- Abbreviation: MÁMP
- Leader: Leó Frankel Antal Ihrlinger
- Founded: 1880
- Dissolved: 12 December 1890
- Merged into: Hungarian Labour Party Non-Voters Party
- Succeeded by: Social Democratic Party of Hungary
- Newspaper: Népszava Arbeiter-Wochen-Chronik
- Ideology: Socialism
- Political position: Left-wing
- International affiliation: Second International

= General Workers Party of Hungary =

Political party (1880–1890)

The General Workers Party of Hungary (Magyarországi Általános Munkáspárt, MÁMP) was a socialist political party in Hungary 1880-1890. The party was led by Leo Frankel. The party was formed through the merger of two parties, the Hungarian Labour Party and the Non-Voters Party.
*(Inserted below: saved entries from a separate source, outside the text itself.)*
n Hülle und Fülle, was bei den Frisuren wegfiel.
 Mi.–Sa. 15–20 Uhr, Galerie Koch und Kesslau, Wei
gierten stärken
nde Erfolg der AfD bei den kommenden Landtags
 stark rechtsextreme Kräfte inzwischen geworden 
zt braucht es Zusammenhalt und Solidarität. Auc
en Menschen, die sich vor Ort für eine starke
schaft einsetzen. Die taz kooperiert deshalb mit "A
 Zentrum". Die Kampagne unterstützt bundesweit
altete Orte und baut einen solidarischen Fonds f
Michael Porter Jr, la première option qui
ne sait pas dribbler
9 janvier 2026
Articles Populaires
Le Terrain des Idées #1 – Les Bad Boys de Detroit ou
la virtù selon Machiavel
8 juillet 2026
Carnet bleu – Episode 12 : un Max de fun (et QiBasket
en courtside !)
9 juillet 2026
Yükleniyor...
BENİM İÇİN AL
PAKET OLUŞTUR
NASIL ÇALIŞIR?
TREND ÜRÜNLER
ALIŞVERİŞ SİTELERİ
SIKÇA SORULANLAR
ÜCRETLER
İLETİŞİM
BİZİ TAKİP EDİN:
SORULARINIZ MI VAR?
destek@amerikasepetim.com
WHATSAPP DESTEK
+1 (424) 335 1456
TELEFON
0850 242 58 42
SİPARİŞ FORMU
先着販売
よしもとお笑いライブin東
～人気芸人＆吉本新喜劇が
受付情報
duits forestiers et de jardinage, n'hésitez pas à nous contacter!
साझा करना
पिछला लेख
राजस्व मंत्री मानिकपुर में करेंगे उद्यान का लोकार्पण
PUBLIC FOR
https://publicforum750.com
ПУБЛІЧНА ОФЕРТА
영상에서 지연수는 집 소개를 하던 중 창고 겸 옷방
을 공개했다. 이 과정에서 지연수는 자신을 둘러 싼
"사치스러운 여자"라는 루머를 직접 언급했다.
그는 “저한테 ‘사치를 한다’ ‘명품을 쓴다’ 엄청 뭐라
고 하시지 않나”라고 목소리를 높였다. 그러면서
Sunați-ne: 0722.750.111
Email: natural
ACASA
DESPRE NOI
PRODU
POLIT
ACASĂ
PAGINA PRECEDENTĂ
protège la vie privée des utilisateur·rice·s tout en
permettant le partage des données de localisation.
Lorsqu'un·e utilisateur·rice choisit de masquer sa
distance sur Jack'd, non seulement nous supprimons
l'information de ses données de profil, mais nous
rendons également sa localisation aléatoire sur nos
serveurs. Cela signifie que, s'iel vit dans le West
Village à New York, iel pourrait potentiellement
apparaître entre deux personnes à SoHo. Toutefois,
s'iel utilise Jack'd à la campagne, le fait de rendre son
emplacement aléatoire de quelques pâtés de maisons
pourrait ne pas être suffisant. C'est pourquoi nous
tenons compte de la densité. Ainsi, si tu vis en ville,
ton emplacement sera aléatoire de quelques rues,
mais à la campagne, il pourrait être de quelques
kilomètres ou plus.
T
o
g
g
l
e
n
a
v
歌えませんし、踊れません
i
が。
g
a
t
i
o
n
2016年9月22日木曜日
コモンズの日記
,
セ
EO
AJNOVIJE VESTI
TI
The Ministry of Interior had forbidden the party of using the name 'Social Democratic Party', since the term was seen to have revolutionary connotations.

The main organs of the party was Népszava (People's Voice) and the German language edition Arbeiter-Wochen-Chronik.

The ideological line was largely based on the Gotha Programme, but with some differences. After Frankel's arrest in 1881, the party came under control of more moderate elements, which moved away from the ideas of class struggle and proletarian internationalism.

In 1889 the party took part in the founding of the Second International. In 1890 it founded a new party, the Social Democratic Party of Hungary.